Pour mieux comprendre ce qu’implique une description épaisse, Geertz l’a expliqué avec un exemple simple:
Considérez… deux garçons contractent rapidement les paupières de leurs yeux droits. Dans l’un, il s’agit d’une contraction involontaire; dans l’autre, un signal conspirateur à un ami. Les deux mouvements sont, en tant que mouvements, identiques; à partir d’une observation « phénoménale » d’eux seuls, on ne pouvait pas dire qui était un twitch et qui était un clin d’œil, ni même si les deux ou l’un était un twitch ou un clin d’œil. Pourtant, la différence, aussi peu photographiable soit-elle, entre une contraction et un clin d’œil est vaste; comme le sait quiconque a le malheur d’avoir pris le premier pour le second. Le clin d’œil communique, et en effet communique de manière assez précise et spéciale… Contracter volontairement vos paupières lorsqu’il existe un code public dans lequel cela compte comme un signal conspirateur est un clin d’œil. C’est tout ce qu’il y a à faire: une tache de comportement, une tache de culture, et – le tour est joué!—geste.

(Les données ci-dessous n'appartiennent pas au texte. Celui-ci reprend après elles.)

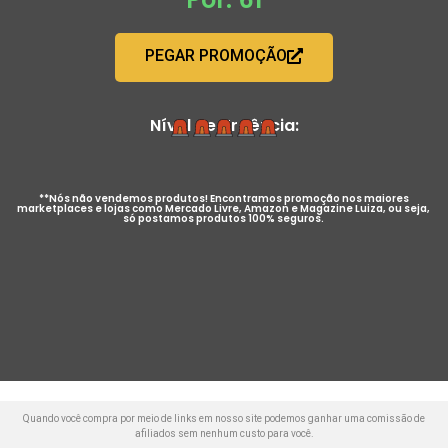
PEGAR PROMOÇÃO
Nível de Urgência:
**Nós não vendemos produtos! Encontramos promoção nos maiores
marketplaces e lojas como Mercado Livre, Amazon e Magazine Luiza, ou seja,
só postamos produtos 100% seguros.
Quando você compra por meio de links em nosso site podemos ganhar uma comissão de
afiliados sem nenhum custo para você.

Ce n’est cependant que le début. Supposons, poursuit-il, qu’il y ait un troisième garçon qui, « pour amuser malicieusement ses copains », parodie le clin d’œil du premier garçon, comme amateur, maladroit, évident, etc. Bien sûr, il le fait de la même manière que le deuxième garçon a fait un clin d’œil et que le premier a tremblé: en contractant ses paupières droites. Seul ce garçon n’est ni un clin d’œil ni un contretemps, il parodie celui de quelqu’un d’autre, comme il le prend, risible, tentative de clin d’œil. Ici aussi, un code socialement établi existe… Le point est entre ce que Ryle appelle la « description fine » de ce que le répéteur (parodiste, clin d’œil, twitcher. . .) fait (« contractant rapidement ses paupières droites ») et la « description épaisse » de ce qu’il fait (« pratiquer un burlesque d’un ami simulant un clin d’œil pour tromper un innocent en pensant qu’une conspiration est en mouvement ») est l’objet de l’ethnographie: une hiérarchie stratifiée de structures significatives en termes de contractions, de clins d’œil, de faux-clins d’œil, de parodies, de répétitions de parodies sont produites, perçues et interprétées, et sans lesquelles elles n’existeraient pas (pas même les contractions de forme nulle, qui, en tant que catégorie culturelle, sont autant des non-clins d’œil que des clins d’œil ne sont pas des contractions), peu importe ce que quelqu’un a fait ou n’a pas fait avec ses paupières. (1973, pp. 6-7)
Dans ce passage court mais percutant, Geertz nous fournit un exemple parfait d’un comportement qui ne peut être expliqué que par une description épaisse. Les trois garçons — le clin d’œil, le twitcher et le parodiste – font tous la même action physique (comme le dit Geertz « contraction rapide des paupières droites »), mais étant donné le contexte socioculturel dans lequel chaque garçon se trouve, le même comportement peut signifier des choses très différentes. Geertz soutient que c’est ce contexte détaillé — ce je ne sais quoi — que l’ethnographe doit fouiller et découvrir si l’on veut expliquer adéquatement le comportement et par extension la culture.
En somme, Geertz est cité comme disant « la culture est le contexte » (Geertz cité dans Shankman et al., 1984, p. 262), et cet énoncé aide à comprendre ce qu’il entendait exactement quand il discutait d’une description épaisse.